Not face to face, thank goodness. People still are mostly governed by social standards when they are dealing with real people, but Facebook has turned into a cesspool of bad language, insults and anger. Mostly anger. The other stuff seems to rise out of the anger.

As far as I can tell, people go online pre-set to lose their tempers. They have an insult ready, just in case. They know that as soon as they read something from someone they disagree with, they are going to want to scream at them in all caps. In short, they are primed to be a dick.

And even if they start calm, it doesn’t take long for the insults to fly.

Why is this?

What happened to disagreement over principals? To rational argument? To honest difference of opinion? Why, when you read something you disagree with, do you get angry?

Well, today there are a lot of people who are predisposed to getting upset, because they feel cheated. Other’s feel frightened, because they feel threatened. Still others feel like they somehow are being slighted or insulted, because other people don’t agree with them.

There was an election a few months back. Well, there are elections all the time in this country; we are kind of known for having them. And of course, if your candidate lost, it is quite understandable that you might feel disappointed. Maybe even sad. But many people are angry. Furious.

And on the other side the winners are angry that the losers are so upset.

Elections are won and lost all the time, and most of the time, people don’t even care. A lot of people don’t vote! But this time….?

Well, doubtless there are a lot of reasons. A lot of it stems from the fact that the campaign was so uncivil. The candidates were much more dickish than usual. This seemed to set the tone for everything that followed. Now everyone is expected to be aggressive.

Why? What are they so upset about?

In a word, disappointment.

People feel cheated.

Cheated out of what?

Out of getting what they wanted. Even the people who won feel like they are not being allowed to win fair and square, and get the spoils that so rightfully belong to the victors.

Now this is not the place to discuss the fairness or otherwise of our electoral system; everyone wins and loses using the same set of rules, stupid and unfair or not. It’s like a goal-kick shoot off at the end of a soccer match: nobody actually likes it, but you have to have a winner sometimes. It’s nice to win, but seriously, it’s terrible soccer. Same with the electoral college.

But going into a contest knowing that it’s rigged really leaves no room to complain afterward.

Now I understand that we all get upset when we don’t get what we want, or what we expect. Fair enough. But angry? How does getting angry help? How does anger get you what you want? How does the desire for revenge take you one step closer to where you want to be? How does calling people names solve any problems? And what makes you think you have a special right to feel disappointed? To be angry?
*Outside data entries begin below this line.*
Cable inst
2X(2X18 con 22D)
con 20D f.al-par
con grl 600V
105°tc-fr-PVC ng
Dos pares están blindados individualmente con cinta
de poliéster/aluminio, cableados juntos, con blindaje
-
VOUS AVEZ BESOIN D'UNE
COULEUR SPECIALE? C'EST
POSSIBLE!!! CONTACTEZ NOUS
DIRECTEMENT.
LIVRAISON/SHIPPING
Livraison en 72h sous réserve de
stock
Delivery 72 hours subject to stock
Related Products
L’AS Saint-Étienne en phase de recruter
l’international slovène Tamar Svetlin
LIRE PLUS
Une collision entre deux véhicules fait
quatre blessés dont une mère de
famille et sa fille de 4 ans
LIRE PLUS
Some people say that it helps to let off steam. Alright. But if you are steam-powered, you just threw away some of your otherwise useful energy.
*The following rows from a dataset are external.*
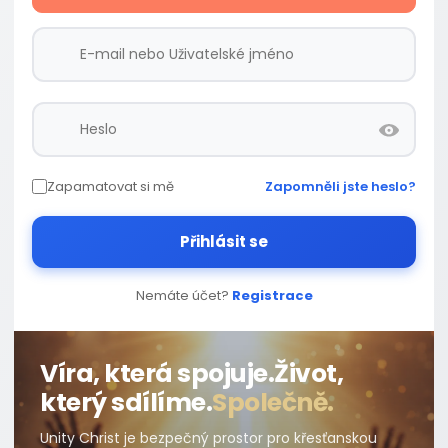
Zapamatovat si mě
Zapomněli jste heslo?
Přihlásit se
Nemáte účet?
Registrace
Víra, která spojuje.
Život,
který sdílíme.
Společně.
Unity Christ je bezpečný prostor pro křesťanskou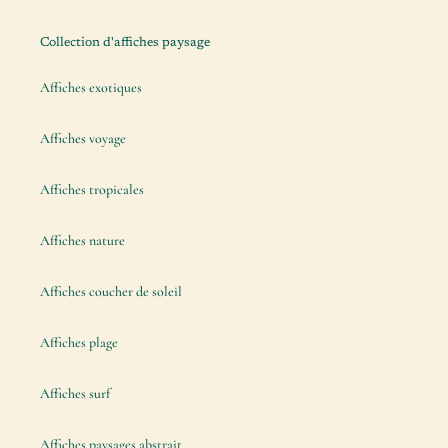
Collection d'affiches paysage
Affiches exotiques
Affiches voyage
Affiches tropicales
Affiches nature
Affiches coucher de soleil
Affiches plage
Affiches surf
Affiches paysages abstrait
I have said in the past that anger is like holding a flaming coal in your hand, because you want to throw it at someone and hurt them. And who is it hurting, while you hold it? You. Just you. And even if you hit the person you want to hurt with your anger, how will this make anything better?
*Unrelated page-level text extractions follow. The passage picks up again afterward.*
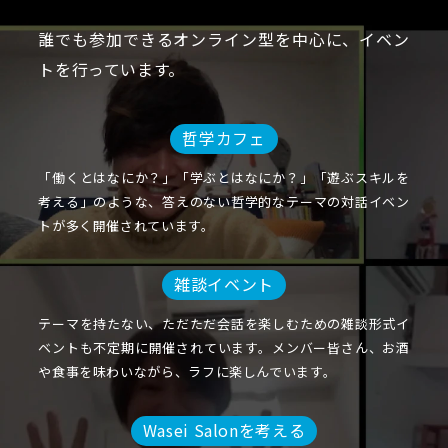
誰でも参加できるオンライン型を中心に、イベン
トを行っています。
哲学カフェ
「働くとはなにか？」「学ぶとはなにか？」「遊ぶスキルを
考える」のような、答えのない哲学的なテーマの対話イベン
トが多く開催されています。
雑談イベント
テーマを持たない、ただただ会話を楽しむための雑談形式イ
ベントも不定期に開催されています。メンバー皆さん、お酒
や食事を味わいながら、ラフに楽しんでいます。
Wasei Salonを考える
It won’t. The only thing that will help you get over disappointment is to make the things the way you want yourself. Does the world feel a little less safe than before? Work to make it safe again. Does it feel a little less caring? Show others that you care. Are you unhappy with the way things are going? Then work to push them in the right direction.

And honestly, the people you meet every day, face to face? Are they so different? And even if they are, and they behave like dicks, be the change you want to see in the world. Being angry will not help. It’s the first step to being a dick.